▶ **Data supplied**:
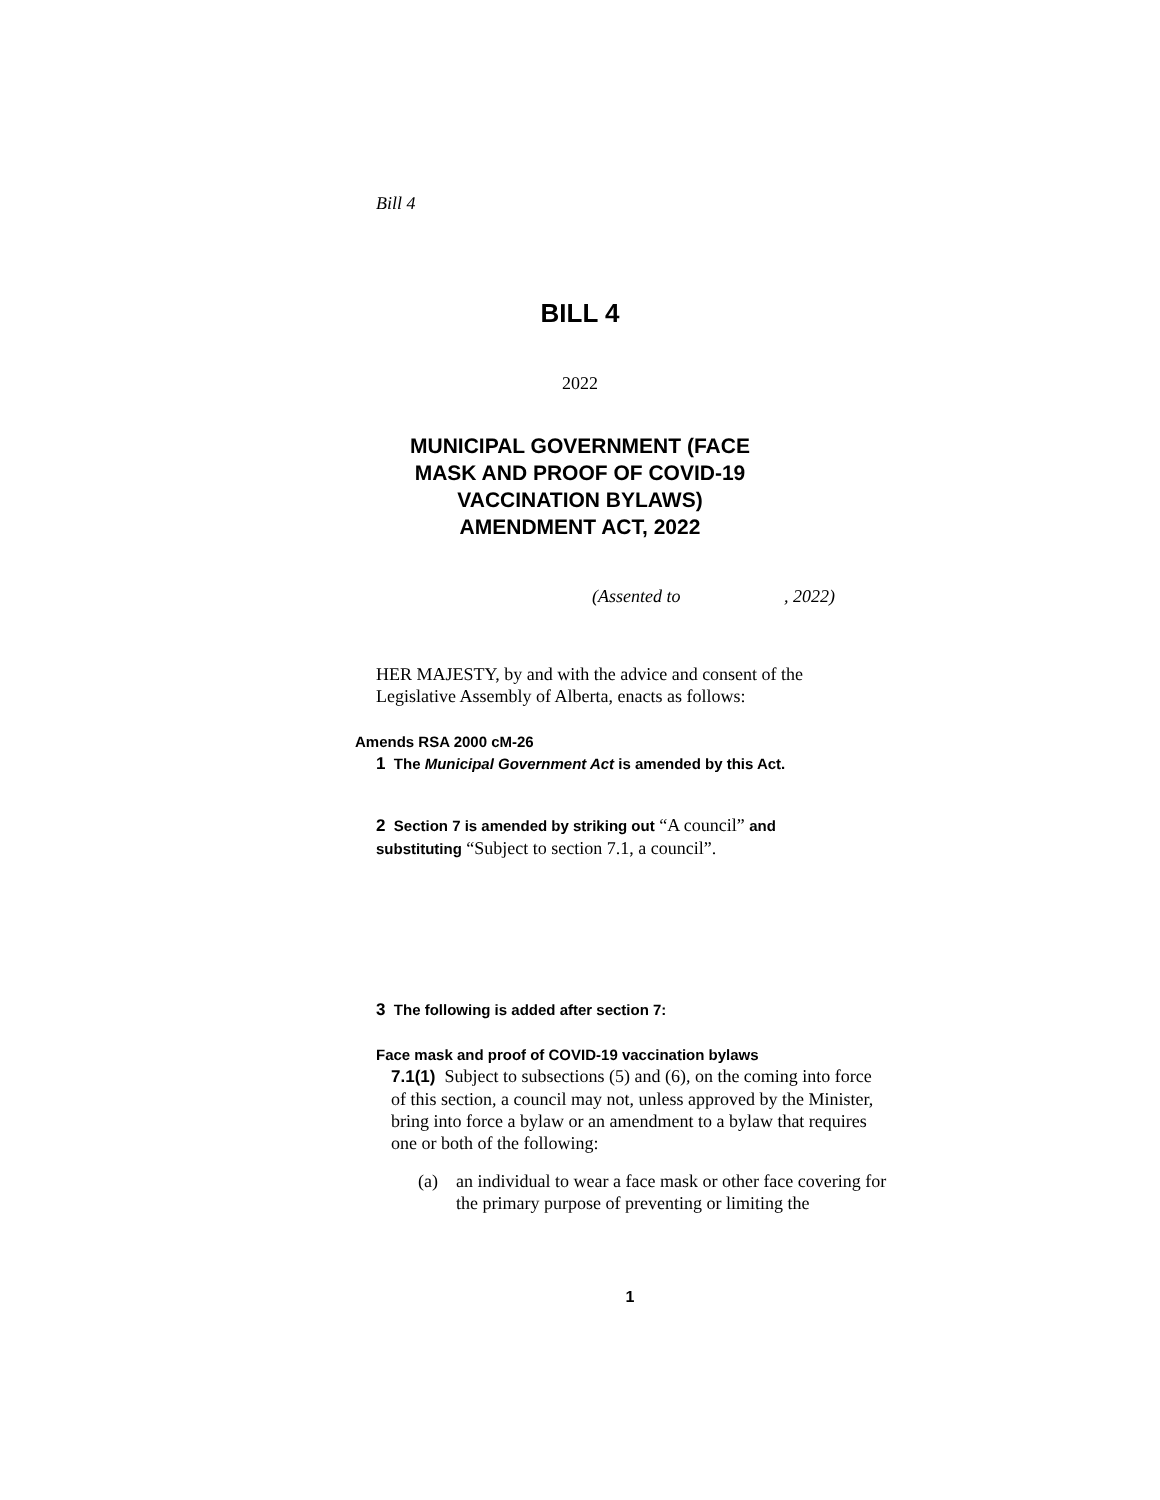Bill 4
BILL 4
2022
MUNICIPAL GOVERNMENT (FACE
MASK AND PROOF OF COVID-19
VACCINATION BYLAWS)
AMENDMENT ACT, 2022
(Assented to , 2022)
HER MAJESTY, by and with the advice and consent of the Legislative Assembly of Alberta, enacts as follows:
Amends RSA 2000 cM-26
1 The Municipal Government Act is amended by this Act.
2 Section 7 is amended by striking out “A council” and substituting “Subject to section 7.1, a council”.
3 The following is added after section 7:
Face mask and proof of COVID-19 vaccination bylaws
7.1(1) Subject to subsections (5) and (6), on the coming into force of this section, a council may not, unless approved by the Minister, bring into force a bylaw or an amendment to a bylaw that requires one or both of the following:
(a) an individual to wear a face mask or other face covering for the primary purpose of preventing or limiting the
1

▶ **Your assignment**:
Output the listing exactly, pictures excluded.

▶ **Result**:
Bill 4
BILL 4
2022
MUNICIPAL GOVERNMENT (FACE
MASK AND PROOF OF COVID-19
VACCINATION BYLAWS)
AMENDMENT ACT, 2022
(Assented to , 2022)
HER MAJESTY, by and with the advice and consent of the Legislative Assembly of Alberta, enacts as follows:
Amends RSA 2000 cM-26
1 The Municipal Government Act is amended by this Act.
2 Section 7 is amended by striking out “A council” and substituting “Subject to section 7.1, a council”.
3 The following is added after section 7:
Face mask and proof of COVID-19 vaccination bylaws
7.1(1) Subject to subsections (5) and (6), on the coming into force of this section, a council may not, unless approved by the Minister, bring into force a bylaw or an amendment to a bylaw that requires one or both of the following:
(a) an individual to wear a face mask or other face covering for the primary purpose of preventing or limiting the
1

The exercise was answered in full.